=== SOURCE EXTRACT ===

In the summer of 2017, twenty-seven American students from eleven different schools received the opportunity of a lifetime. Thanks to the co-sponsorship of the Honorable Marcia Fudge and Chinese Vice Premier LIU Yandong, these students were able to partake in the Chinese Bridge Program.
Through the program, organized by the Cleveland State University Confucius Institute and joint-organized by the Capital University of Economics and Business(CUEB) in Beijing and Yunnan Normal University in Kunming, students received the chance to spend two weeks immersed in Chinese language, history, food, sights and culture in the cities of Beijing and Kunming (of Yunnan Province).
Preparing for the flight to Beijing
In the Beijing airport
From June 17th through July 1st, students enjoyed the once in a life time experience of immersing themselves in Chinese culture and language in order to learn about Chinese culture, history, and the cultural similarities between the United States and China.
On the day of their first event, students of the camp were greeted with a traditional Chinese gate at the Confucius Institute Headquarters in Beijing. This gate, an example of traditional Chinese architecture, is nestled among modern buildings. Students were in awe at the seamless blend of traditional Chinese architecture and the modern.
Student Aaron Brown from NIHF STEM High School delivered a speech to his fellow students and their Chinese hosts upon the students' arrival at CUEB. In his speech, Aaron talked about the opportunity to learn about becoming global leaders, and how the experience of the Chinese Bridge Summer Camp Program offers students a challenge to become leaders themselves. He also pointed out that the individual experiences for the students would have a tremendous impact on how they get to know better the culture, history and language of China.
One of the biggest benefits for the summer camp students was the chance to fully immerse themselves in a foreign culture. Many of the summer camp students were surprised about how different the actual culture of China was to the Americanized version they were used to experience here in the United States.

===

== HOW TO COMPLETE THIS TASK ==
In the account of the Chinese Bridge summer program, begin at the words "One of the biggest" and stop after "the United States.". Reproduce that passage with "summer camp students" changed to "program participants".

=== SUPPLIED RECORDS ===

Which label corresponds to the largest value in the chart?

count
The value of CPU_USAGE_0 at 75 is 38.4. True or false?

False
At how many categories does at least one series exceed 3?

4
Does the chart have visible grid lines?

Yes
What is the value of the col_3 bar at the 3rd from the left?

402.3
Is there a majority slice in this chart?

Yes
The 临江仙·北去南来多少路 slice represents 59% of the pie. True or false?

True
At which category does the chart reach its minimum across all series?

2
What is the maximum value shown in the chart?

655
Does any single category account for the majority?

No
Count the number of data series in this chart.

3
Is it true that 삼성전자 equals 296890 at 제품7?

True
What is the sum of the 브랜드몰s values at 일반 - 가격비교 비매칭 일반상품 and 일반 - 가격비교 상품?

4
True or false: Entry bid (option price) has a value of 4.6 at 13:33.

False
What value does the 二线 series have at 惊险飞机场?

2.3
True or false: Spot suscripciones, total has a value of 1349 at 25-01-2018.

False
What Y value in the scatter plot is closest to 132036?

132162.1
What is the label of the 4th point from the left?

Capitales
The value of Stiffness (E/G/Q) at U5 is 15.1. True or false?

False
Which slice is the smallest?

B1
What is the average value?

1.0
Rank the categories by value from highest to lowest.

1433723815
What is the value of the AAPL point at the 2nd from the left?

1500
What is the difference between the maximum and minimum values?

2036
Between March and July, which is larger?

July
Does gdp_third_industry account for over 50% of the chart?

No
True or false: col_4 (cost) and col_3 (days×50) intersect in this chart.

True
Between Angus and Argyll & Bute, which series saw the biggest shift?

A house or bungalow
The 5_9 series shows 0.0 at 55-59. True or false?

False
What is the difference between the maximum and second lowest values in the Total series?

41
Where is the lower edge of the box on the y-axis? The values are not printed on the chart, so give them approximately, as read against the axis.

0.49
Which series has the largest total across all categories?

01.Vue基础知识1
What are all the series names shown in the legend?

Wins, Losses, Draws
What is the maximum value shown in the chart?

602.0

===

== ANSWER TO THIS TASK ==
One of the biggest benefits for the program participants was the chance to fully immerse themselves in a foreign culture. Many of the program participants were surprised about how different the actual culture of China was to the Americanized version they were used to experience here in the United States.